Work order - Rewrite the entries from the line containing "Write a lens" through the end of the entries, replacing "decimal" with "decimal place" and leaving everything else unchanged. Omit the pictures from your answer.

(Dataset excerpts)
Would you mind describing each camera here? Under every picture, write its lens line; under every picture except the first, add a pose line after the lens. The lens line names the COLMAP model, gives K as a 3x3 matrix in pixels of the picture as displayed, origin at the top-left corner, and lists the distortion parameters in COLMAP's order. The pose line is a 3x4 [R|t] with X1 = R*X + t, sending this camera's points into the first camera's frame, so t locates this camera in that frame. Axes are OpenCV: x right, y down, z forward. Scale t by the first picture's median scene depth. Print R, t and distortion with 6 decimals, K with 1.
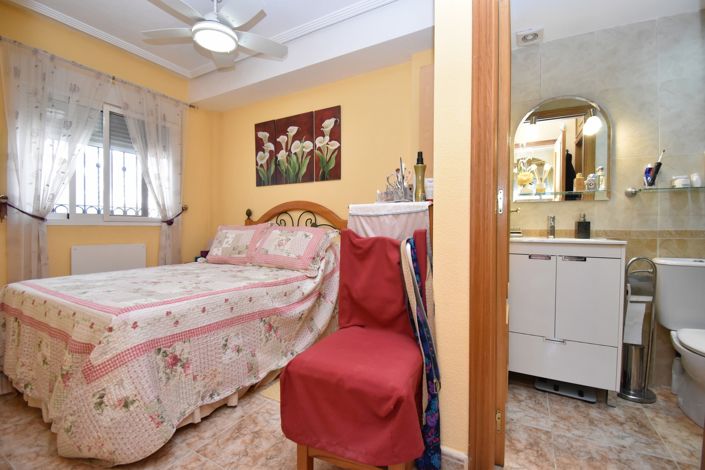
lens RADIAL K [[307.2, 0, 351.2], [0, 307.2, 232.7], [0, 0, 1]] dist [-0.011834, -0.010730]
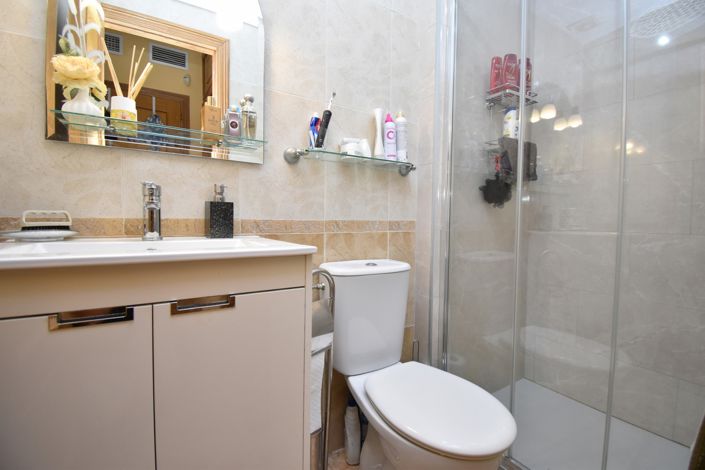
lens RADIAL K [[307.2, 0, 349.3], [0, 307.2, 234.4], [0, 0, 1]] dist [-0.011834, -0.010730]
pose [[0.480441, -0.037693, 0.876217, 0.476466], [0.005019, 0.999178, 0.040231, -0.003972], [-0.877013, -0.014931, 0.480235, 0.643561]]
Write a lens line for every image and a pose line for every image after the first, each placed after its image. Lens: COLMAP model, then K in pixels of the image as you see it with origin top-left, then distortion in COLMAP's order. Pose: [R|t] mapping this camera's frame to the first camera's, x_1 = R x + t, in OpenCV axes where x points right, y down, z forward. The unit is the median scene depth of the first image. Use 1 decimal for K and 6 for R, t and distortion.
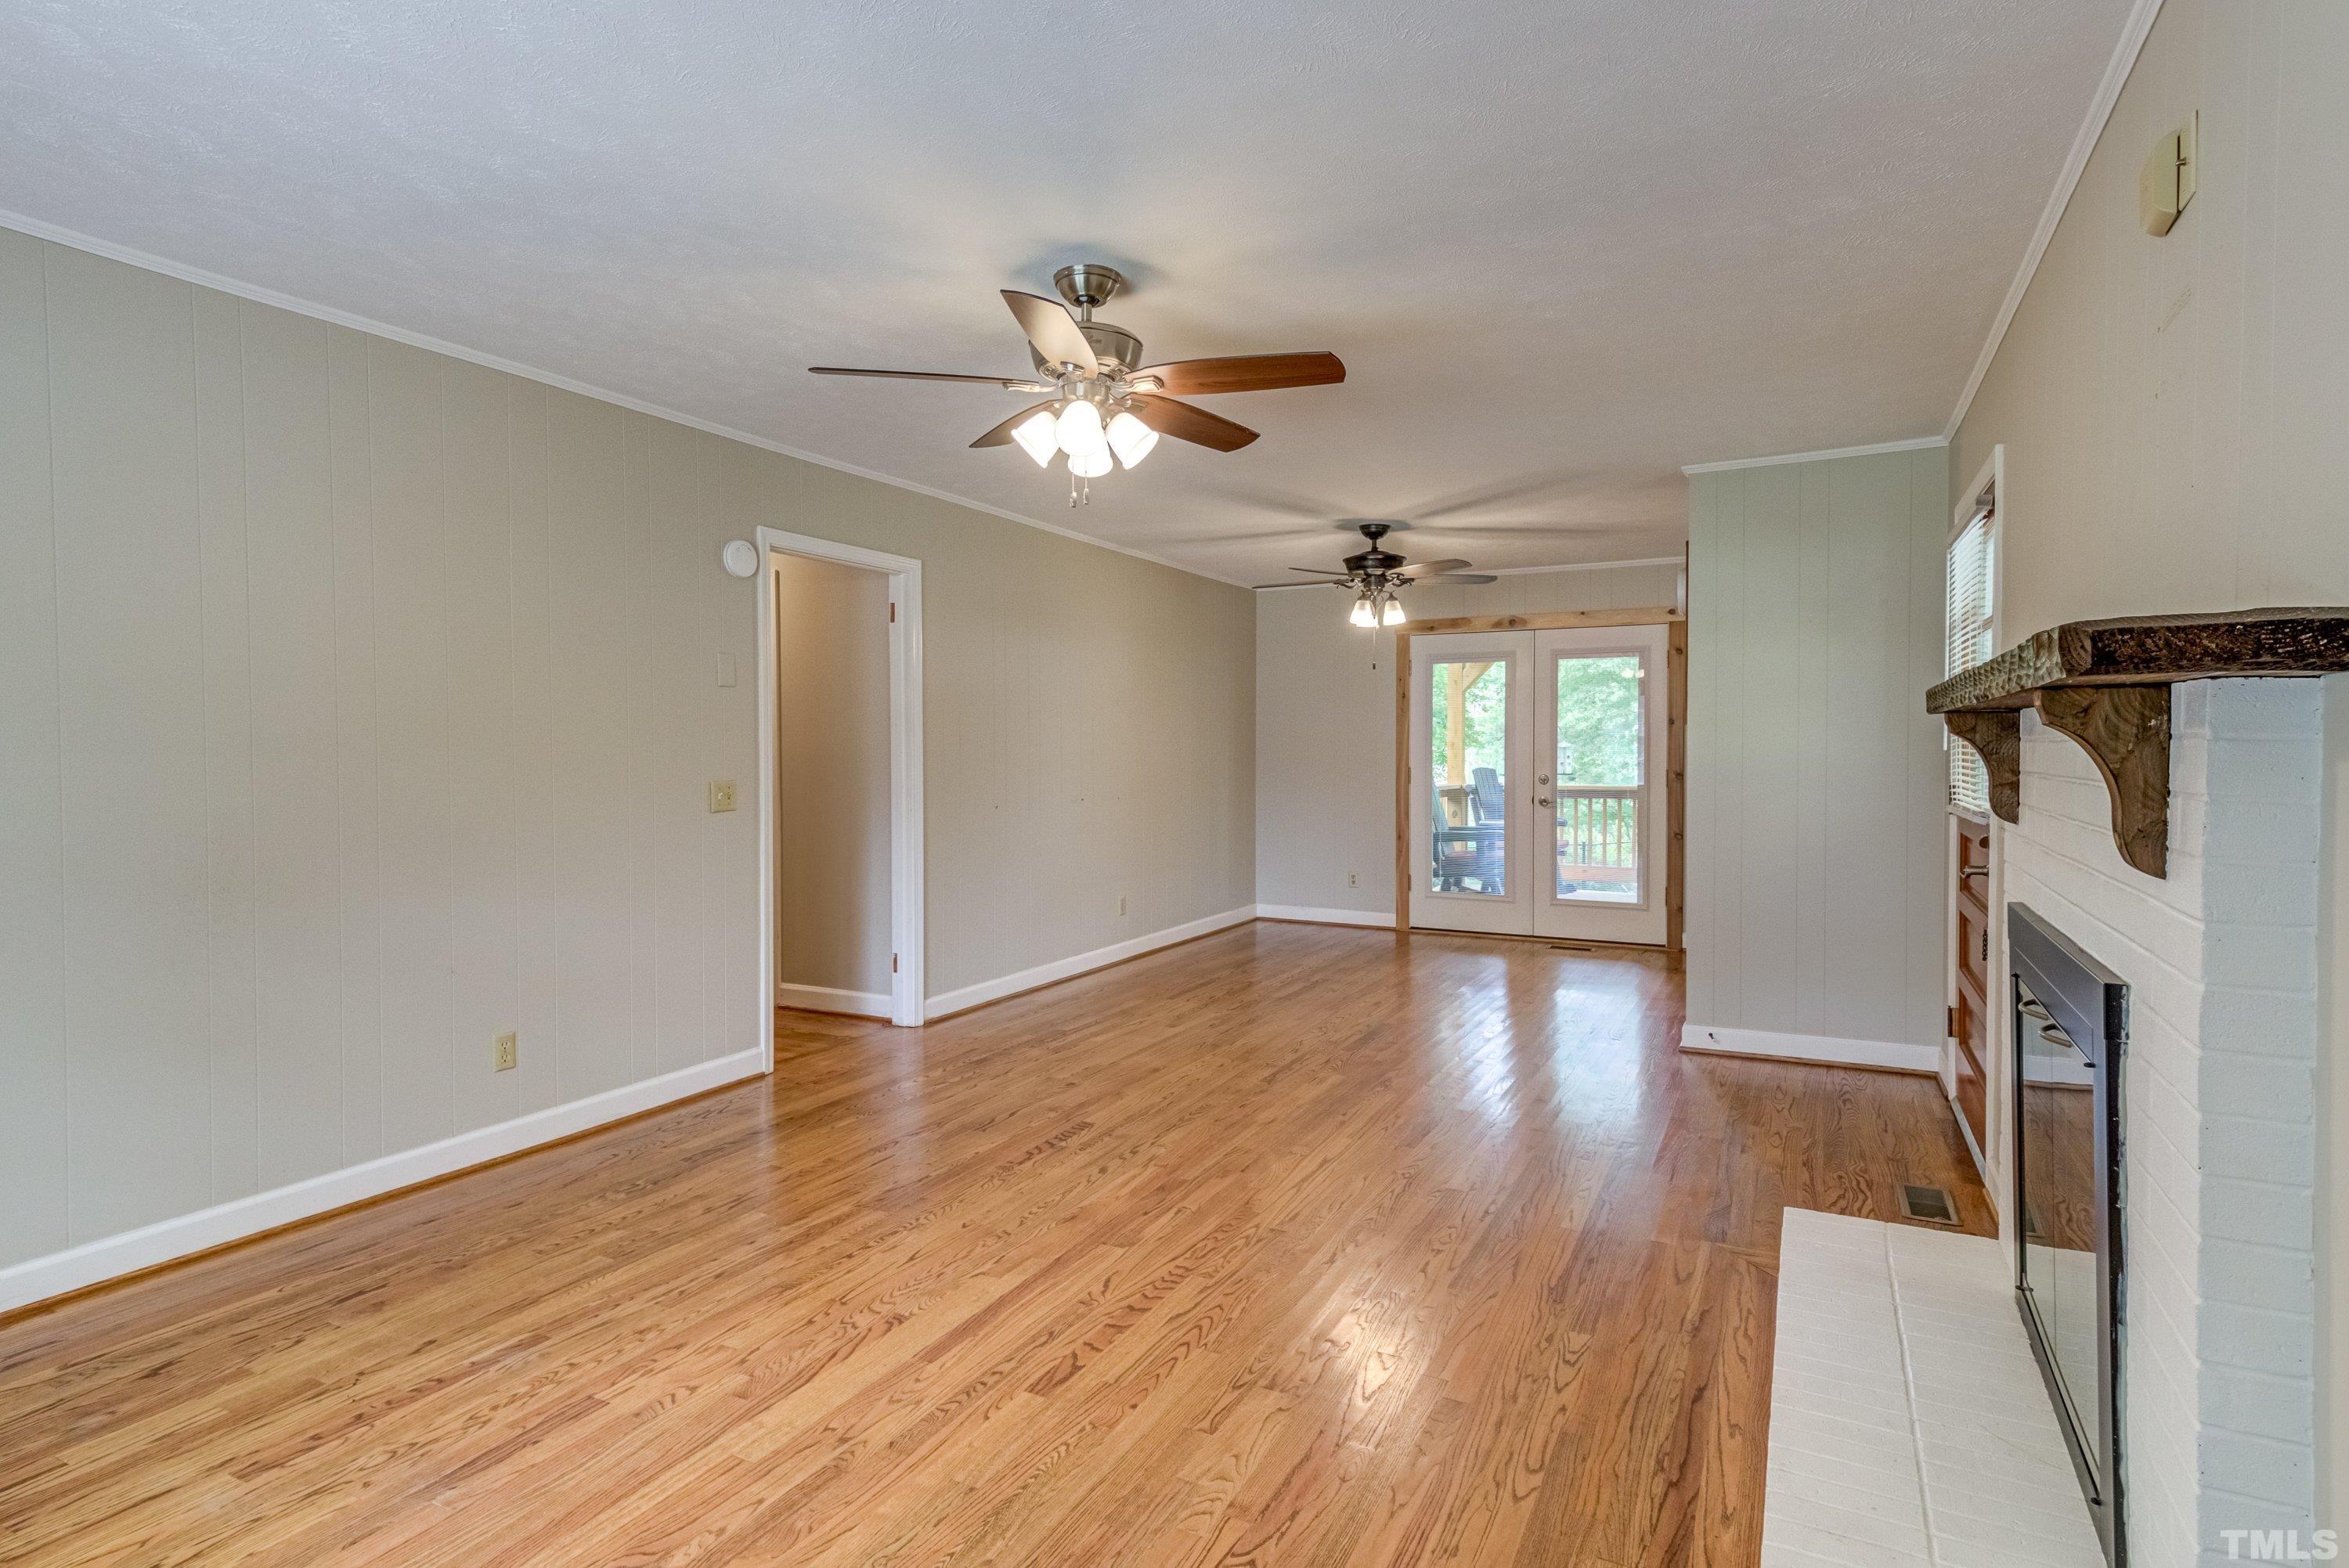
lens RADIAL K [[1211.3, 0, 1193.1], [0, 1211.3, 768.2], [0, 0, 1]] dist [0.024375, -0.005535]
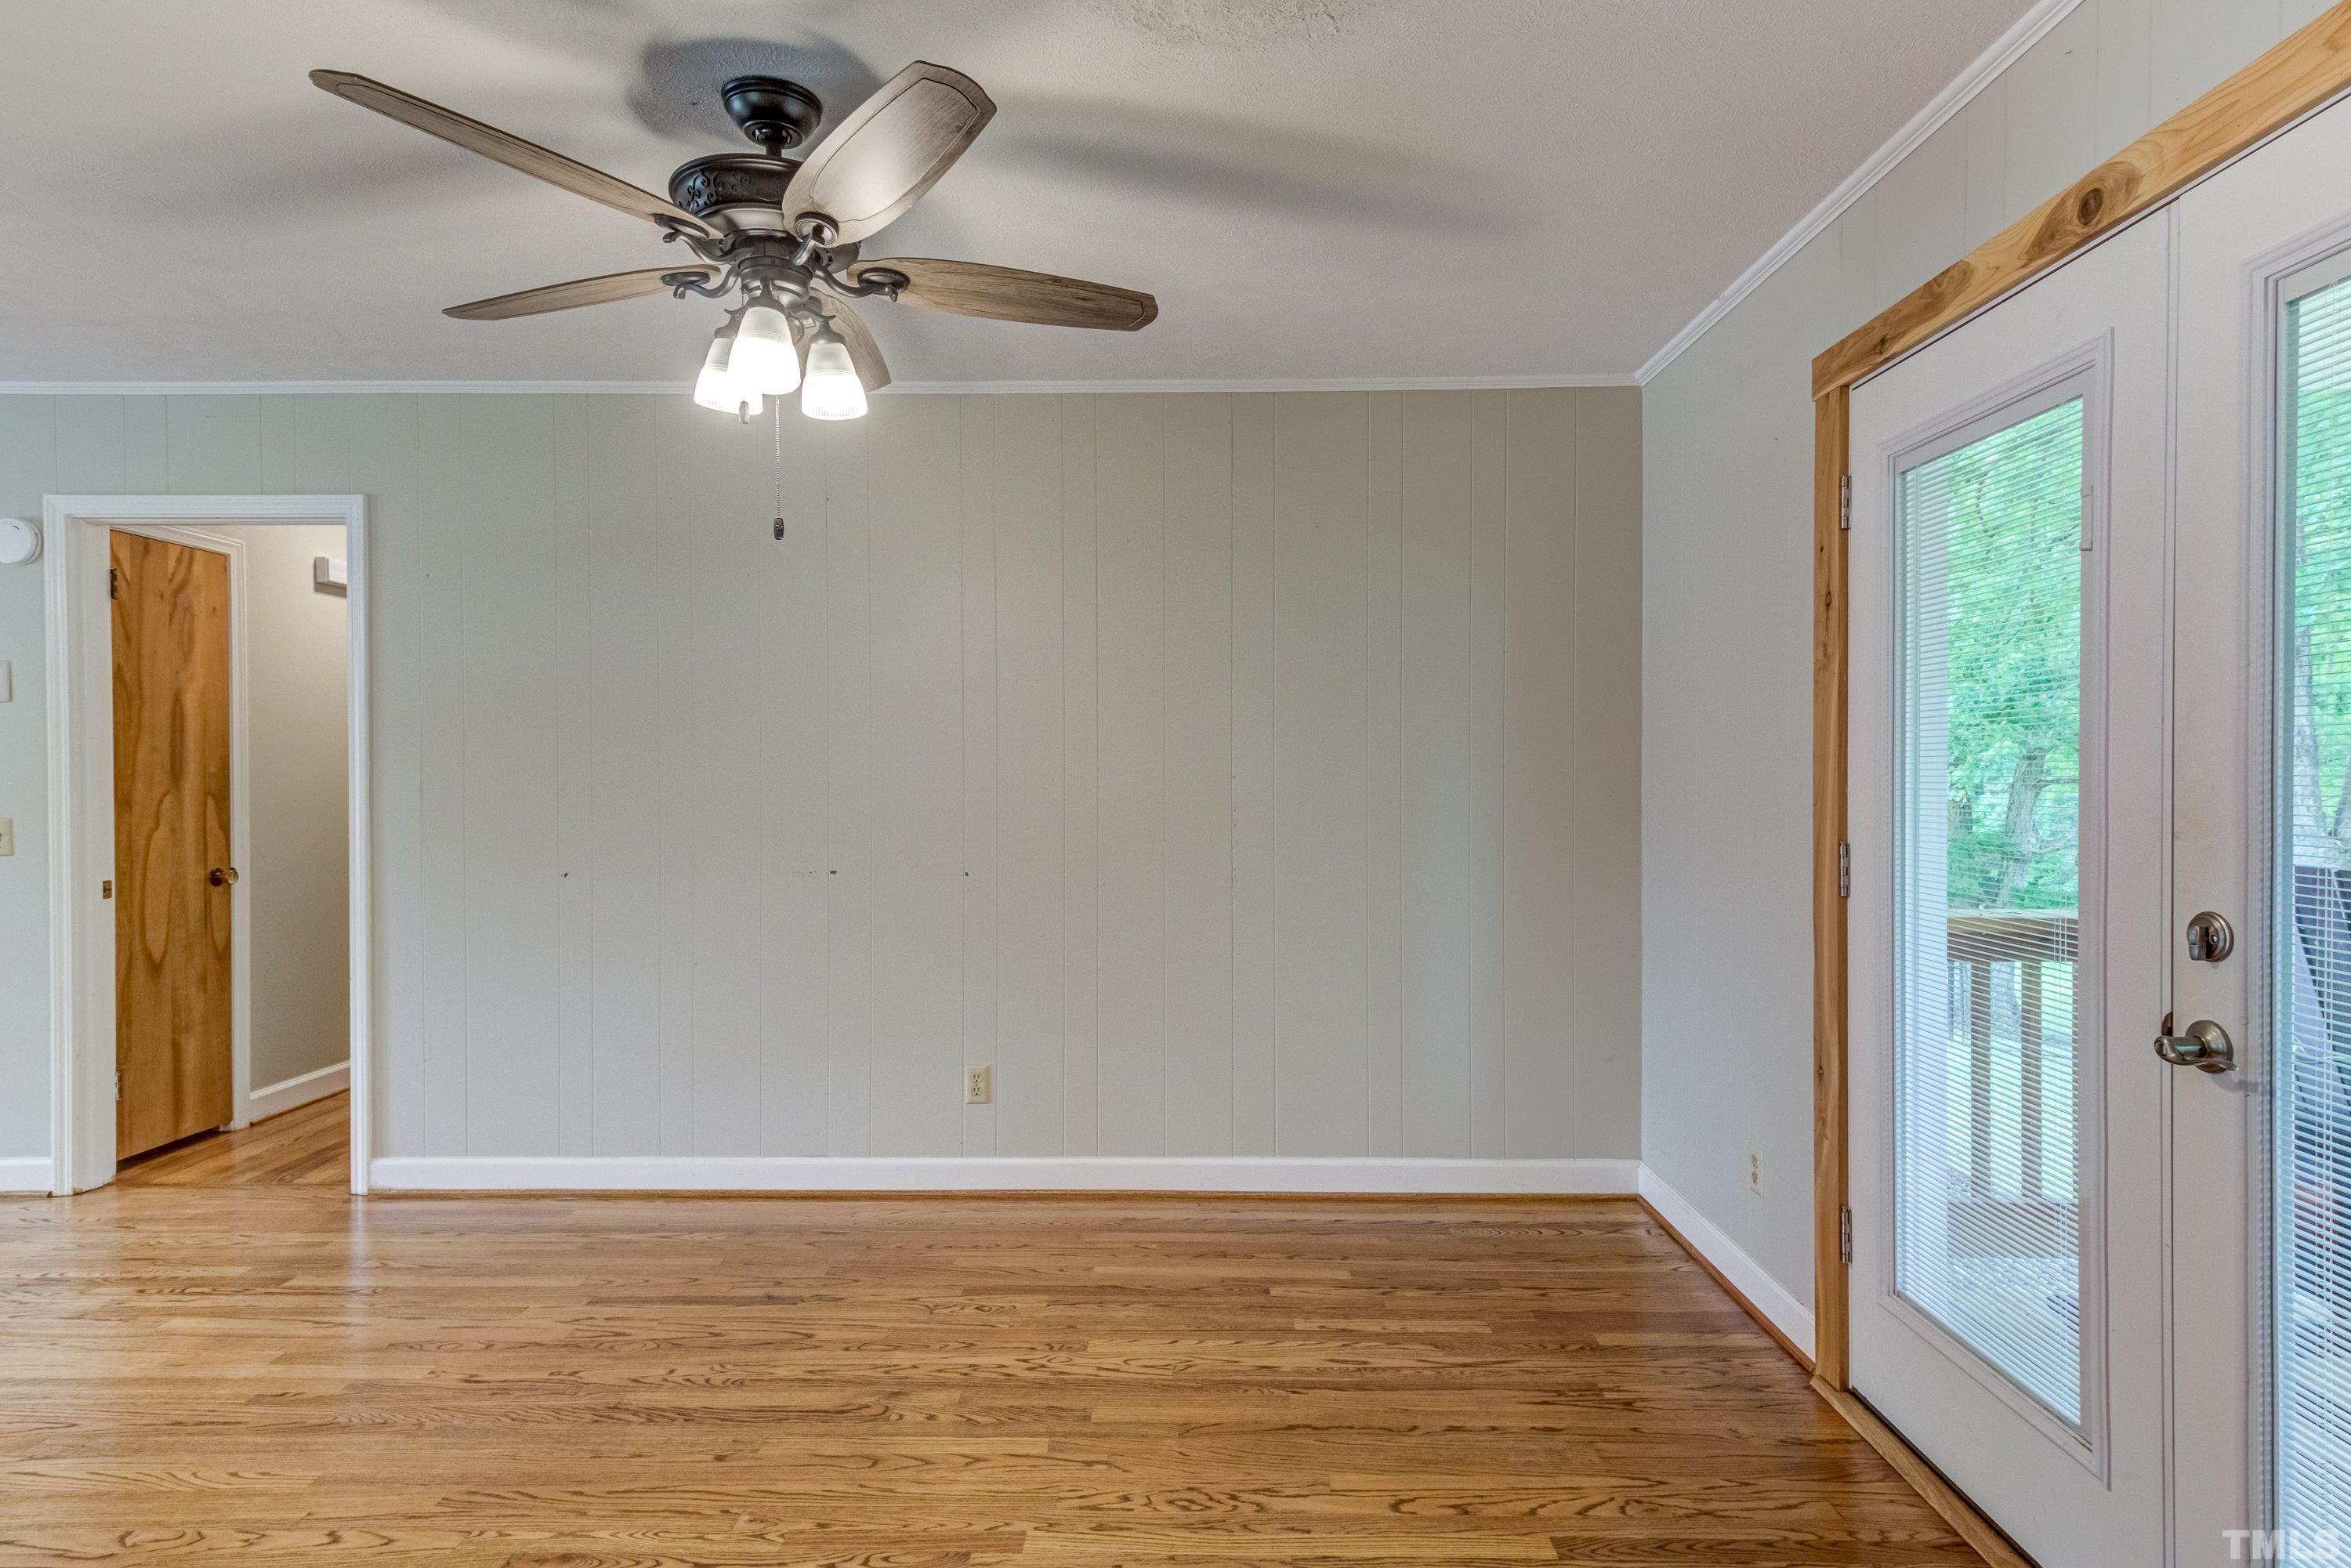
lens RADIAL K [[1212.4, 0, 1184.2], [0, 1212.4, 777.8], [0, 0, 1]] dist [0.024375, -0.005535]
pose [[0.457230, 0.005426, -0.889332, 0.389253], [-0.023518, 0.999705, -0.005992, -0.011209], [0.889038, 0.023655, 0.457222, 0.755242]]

Solution for this problem -
Write a lens line for every image and a pose line for every image after the first, each placed after its image. Lens: COLMAP model, then K in pixels of the image as you see it with origin top-left, then distortion in COLMAP's order. Pose: [R|t] mapping this camera's frame to the first camera's, x_1 = R x + t, in OpenCV axes where x points right, y down, z forward. The unit is the median scene depth of the first image. Use 1 decimal place for K and 6 for R, t and distortion.
lens RADIAL K [[1211.3, 0, 1193.1], [0, 1211.3, 768.2], [0, 0, 1]] dist [0.024375, -0.005535]
lens RADIAL K [[1212.4, 0, 1184.2], [0, 1212.4, 777.8], [0, 0, 1]] dist [0.024375, -0.005535]
pose [[0.457230, 0.005426, -0.889332, 0.389253], [-0.023518, 0.999705, -0.005992, -0.011209], [0.889038, 0.023655, 0.457222, 0.755242]]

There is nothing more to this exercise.